The questionnaire takes the form for example of a page in the known
HTML format which is displayed on the screen 3.
[0033] The page of the questionnaire comprises for example three
buttons. A first button corresponds to a request to open a
financing plan in respect of a person whose name is to be
registered in a first box alongside the first button. A second
button corresponds to a request for payment by means of an already
open financing plan whose references are to be registered in a
second box alongside the second button. A third button corresponds
to a request for redemption of an old product whose references are
to be registered in a third box alongside the third button.
[0034] A click on the first button, possible only if the first box
is filled in, causes a message to be issued on the network 8 whose
reception in the system 4 validates a transition 11. The message
thus issued contains the information registered in the first box.
The message issued by the computer 1 is for example received from
the network 8 by means of the communication circuit 18.
[0035] A click on the second button, possible only if at least the
second box and possibly the first box are filled in, causes a
message to be issued on the network 8 whose reception in the system
4 validates a transition 21. The message thus issued contains the
information registered in the second box and possibly that
registered in the first box.
[0036] A click on the third button, possible only if at least the
second box and possibly the first or the third box are filled in,
causes a message to be issued on the network 8 whose reception in
the system 4 validates a transition 31. The message thus issued
contains the information registered in the second box and possibly
that registered in the first or the third box.
[0037] The transition 11 switches the server application from step
17 to a step 12.
[0038] In step 12, the system 4 issues an opening folder, on the
network 8, destined for the computer 1, by means of the circuit 18.
The opening folder takes the form for example of a page in the
known HTML format which is displayed on the screen 3.
[0039] The page of the opening folder comprises various boxes in
which information is usefully registered in order to open a
financing plan in accordance with the process according to the
invention.
[0040] For example, a first group of boxes serves to identify the
customer by his name, his address, or even his civil status. A
second group of boxes serves to define a desired financing
potential P.sub.F, that is to say a sum of money to cover one or
more purchases of products. The second group of boxes also serves
to define a desired periodic charging amount C.sub.p in the form of
a threshold or percentage. A third group of boxes serves to define
a savings account owned by the customer and to conclude a
collateral contract with regard to the savings account so as to
secure the financing potential. A fourth group of boxes is
envisaged for opening a savings account if an available one does
not already exist. The page of the opening folder also comprises
for each group of boxes the useful particulars such as, for
example, contractual conditions. The page of the opening folder can
comprise other groups of boxes, for example for marketing
purposes.

• • • • •

## Tasks to perform
(A) Say whether each statement agrees with the passage, answering yes or no and quoting the words that decide it: (i) The first button can be clicked only if the first box is filled in. (ii) Transition 11 moves the server application from step 17 to step 21. (iii) The third group of boxes is for opening a savings account when no available one exists.
(B) According to the passage, what request does the third button correspond to?
The listing comes from a different source than the passage.

## Dataset content
• • • • •

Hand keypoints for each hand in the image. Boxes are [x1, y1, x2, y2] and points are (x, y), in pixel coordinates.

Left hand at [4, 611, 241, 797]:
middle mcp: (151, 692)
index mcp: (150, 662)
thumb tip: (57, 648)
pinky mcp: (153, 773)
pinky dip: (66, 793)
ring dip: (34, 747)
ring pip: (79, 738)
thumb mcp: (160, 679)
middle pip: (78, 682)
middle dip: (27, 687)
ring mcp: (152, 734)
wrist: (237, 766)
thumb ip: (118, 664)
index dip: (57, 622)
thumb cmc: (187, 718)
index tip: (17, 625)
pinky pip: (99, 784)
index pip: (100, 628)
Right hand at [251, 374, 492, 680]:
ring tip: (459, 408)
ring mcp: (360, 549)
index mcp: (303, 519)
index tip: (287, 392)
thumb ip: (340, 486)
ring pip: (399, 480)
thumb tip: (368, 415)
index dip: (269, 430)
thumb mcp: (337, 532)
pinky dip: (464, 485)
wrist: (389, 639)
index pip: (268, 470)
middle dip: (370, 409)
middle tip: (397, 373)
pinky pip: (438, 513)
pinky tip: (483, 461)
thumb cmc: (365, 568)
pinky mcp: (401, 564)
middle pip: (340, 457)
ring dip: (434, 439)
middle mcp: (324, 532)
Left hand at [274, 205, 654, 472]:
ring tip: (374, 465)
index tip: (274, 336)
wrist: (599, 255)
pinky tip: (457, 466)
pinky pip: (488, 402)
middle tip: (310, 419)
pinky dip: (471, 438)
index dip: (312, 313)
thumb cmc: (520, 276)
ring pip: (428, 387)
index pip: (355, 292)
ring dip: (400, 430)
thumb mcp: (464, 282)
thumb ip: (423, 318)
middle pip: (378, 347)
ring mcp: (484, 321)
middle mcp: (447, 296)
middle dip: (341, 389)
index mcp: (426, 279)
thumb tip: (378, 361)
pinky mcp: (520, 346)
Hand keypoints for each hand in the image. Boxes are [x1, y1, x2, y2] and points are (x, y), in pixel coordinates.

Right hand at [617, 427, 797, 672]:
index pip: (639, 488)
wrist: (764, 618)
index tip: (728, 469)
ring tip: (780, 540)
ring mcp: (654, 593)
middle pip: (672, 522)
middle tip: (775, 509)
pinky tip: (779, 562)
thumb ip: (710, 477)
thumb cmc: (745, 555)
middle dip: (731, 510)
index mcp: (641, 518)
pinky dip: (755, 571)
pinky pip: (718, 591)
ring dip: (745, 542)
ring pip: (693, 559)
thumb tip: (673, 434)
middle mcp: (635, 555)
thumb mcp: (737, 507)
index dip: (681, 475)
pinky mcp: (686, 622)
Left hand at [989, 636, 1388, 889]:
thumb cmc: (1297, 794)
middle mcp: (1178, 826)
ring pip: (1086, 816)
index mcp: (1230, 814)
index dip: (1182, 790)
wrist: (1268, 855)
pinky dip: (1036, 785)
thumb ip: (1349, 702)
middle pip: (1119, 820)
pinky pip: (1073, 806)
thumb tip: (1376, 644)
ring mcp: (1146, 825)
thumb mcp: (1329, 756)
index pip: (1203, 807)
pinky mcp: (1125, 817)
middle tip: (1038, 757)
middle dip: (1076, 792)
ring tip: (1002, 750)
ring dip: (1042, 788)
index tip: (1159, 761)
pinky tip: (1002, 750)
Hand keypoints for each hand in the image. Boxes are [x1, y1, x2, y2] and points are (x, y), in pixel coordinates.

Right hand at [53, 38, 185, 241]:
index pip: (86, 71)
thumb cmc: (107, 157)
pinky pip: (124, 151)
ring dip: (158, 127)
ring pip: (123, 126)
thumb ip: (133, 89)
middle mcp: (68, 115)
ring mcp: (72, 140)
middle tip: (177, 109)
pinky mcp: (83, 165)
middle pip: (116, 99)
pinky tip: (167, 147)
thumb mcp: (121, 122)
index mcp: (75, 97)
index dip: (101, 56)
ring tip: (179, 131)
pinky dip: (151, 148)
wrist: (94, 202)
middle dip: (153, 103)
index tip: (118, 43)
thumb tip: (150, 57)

• • • • •

## Answers
(A)
(i) Yes: "A click on the first button, possible only if the first box is filled in"
(ii) No: "The transition 11 switches the server application from step 17 to a step 12."
(iii) No: "A fourth group of boxes is envisaged for opening a savings account if an available one does not already exist."

(B) A request for redemption of an old product whose references are to be registered in a third box alongside the third button.